In God’s original design, human sexual conduct was to occur within the context of marriage between one man and one woman. The first chapter of the Bible says, “God created man in his own image, in the image of God he cre­ated him; male and female he created them” (Genesis 1:27).

Differentiation of the human race into two complemen­tary sexes (“male and female”) is the first fact mentioned in connection with being “in the image of God.” In Genesis 2, which describes in more detail the process summarized in 1:27, God said, “It is not good that the man should be alone; I will make him a helper fit for him” (Genesis 2:18). Genesis then applies the example of Adam and Eve to all marriages: “Therefore a man shall leave his father and his mother and hold fast to his wife, and they shall become one flesh” (Genesis 2:24). This “one flesh” sexual union was thus established as the pattern for marriage generally, and Jesus cites Genesis 1:27 and 2:24 as the normative pattern that God expects all marriages to follow (see Matthew 19:4–6).
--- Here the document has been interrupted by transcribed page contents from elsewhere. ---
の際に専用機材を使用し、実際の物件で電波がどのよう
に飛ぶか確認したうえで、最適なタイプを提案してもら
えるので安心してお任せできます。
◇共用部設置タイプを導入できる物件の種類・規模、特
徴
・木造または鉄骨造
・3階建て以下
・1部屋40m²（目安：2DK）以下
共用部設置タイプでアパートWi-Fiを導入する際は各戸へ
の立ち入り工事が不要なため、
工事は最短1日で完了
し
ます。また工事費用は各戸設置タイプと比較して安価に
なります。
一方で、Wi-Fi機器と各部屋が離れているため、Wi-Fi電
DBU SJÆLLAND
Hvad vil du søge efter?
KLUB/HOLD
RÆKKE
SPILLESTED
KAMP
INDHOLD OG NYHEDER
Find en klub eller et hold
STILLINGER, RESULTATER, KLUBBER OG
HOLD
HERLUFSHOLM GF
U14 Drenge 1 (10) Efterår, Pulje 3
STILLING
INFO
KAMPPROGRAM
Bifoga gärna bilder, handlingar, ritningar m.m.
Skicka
Fur­thermore Paul, as a good disciple of Jesus, likewise strongly echoes Genesis 1:27 and 2:24 in his two primary texts on homosexual practice, Romans 1:23–27 and 1 Corinthians 6:9. Jesus and Paul both assume the logic of sexual inter­course implied in Genesis: a sexual bond between a man and a woman requires two (and only two) different sexual halves (“a man” and “his wife”) being brought together into a sexual whole (“one flesh”). 
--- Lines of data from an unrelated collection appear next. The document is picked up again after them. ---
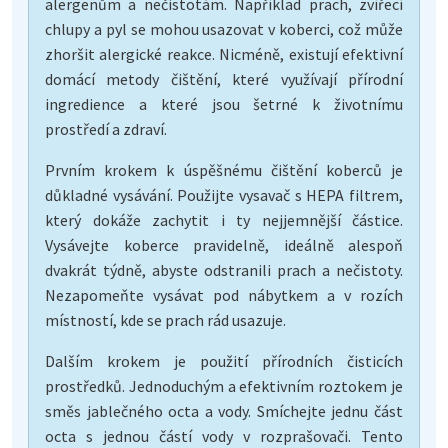
alergenům a nečistotám. Například prach, zvířecí
chlupy a pyl se mohou usazovat v koberci, což může
zhoršit alergické reakce. Nicméně, existují efektivní
domácí metody čištění, které využívají přírodní
ingredience a které jsou šetrné k životnímu
prostředí a zdraví.
Prvním krokem k úspěšnému čištění koberců je
důkladné vysávání. Použijte vysavač s HEPA filtrem,
který dokáže zachytit i ty nejjemnější částice.
Vysávejte koberce pravidelně, ideálně alespoň
dvakrát týdně, abyste odstranili prach a nečistoty.
Nezapomeňte vysávat pod nábytkem a v rozích
místností, kde se prach rád usazuje.
Dalším krokem je použití přírodních čisticích
prostředků. Jednoduchým a efektivním roztokem je
směs jablečného octa a vody. Smíchejte jednu část
octa s jednou částí vody v rozprašovači. Tento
This is further emphasized in the story of the creation of Eve from Adam’s side:
“And the rib that the LORD God had taken from the man he made into a woman and brought her to the man. Then the man said, ‘This at last is bone of my bones and flesh of my flesh; she shall be called Woman, because she was taken out of Man.’ There­fore a man shall leave his father and his mother and hold fast to his wife, and they shall become one flesh” (Genesis 2:22–24).
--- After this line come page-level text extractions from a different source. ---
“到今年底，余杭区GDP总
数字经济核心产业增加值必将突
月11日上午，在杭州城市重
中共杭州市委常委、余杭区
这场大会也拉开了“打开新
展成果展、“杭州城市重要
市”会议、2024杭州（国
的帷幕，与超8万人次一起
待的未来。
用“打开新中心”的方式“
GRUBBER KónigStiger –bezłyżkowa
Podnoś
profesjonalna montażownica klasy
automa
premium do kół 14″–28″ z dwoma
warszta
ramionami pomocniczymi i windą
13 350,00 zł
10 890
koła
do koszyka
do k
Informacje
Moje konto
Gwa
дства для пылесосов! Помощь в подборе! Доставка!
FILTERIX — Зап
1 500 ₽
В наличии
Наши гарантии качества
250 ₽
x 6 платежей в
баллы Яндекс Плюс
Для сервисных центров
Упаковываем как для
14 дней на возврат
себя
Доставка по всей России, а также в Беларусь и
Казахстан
The word “therefore” connects the making of Eve from a part of Adam’s body with the “one flesh” sexual union between a man and a woman in marriage: it is the reunion of the two constituent parts of a sexual whole. It is not another man who is the missing part or sexual comple­ment of a man, but rather a woman. (Jesus emphasizes this connection between the two different sexes, “male and female,” in Matthew 19:4–6 and Mark 10:6–8.)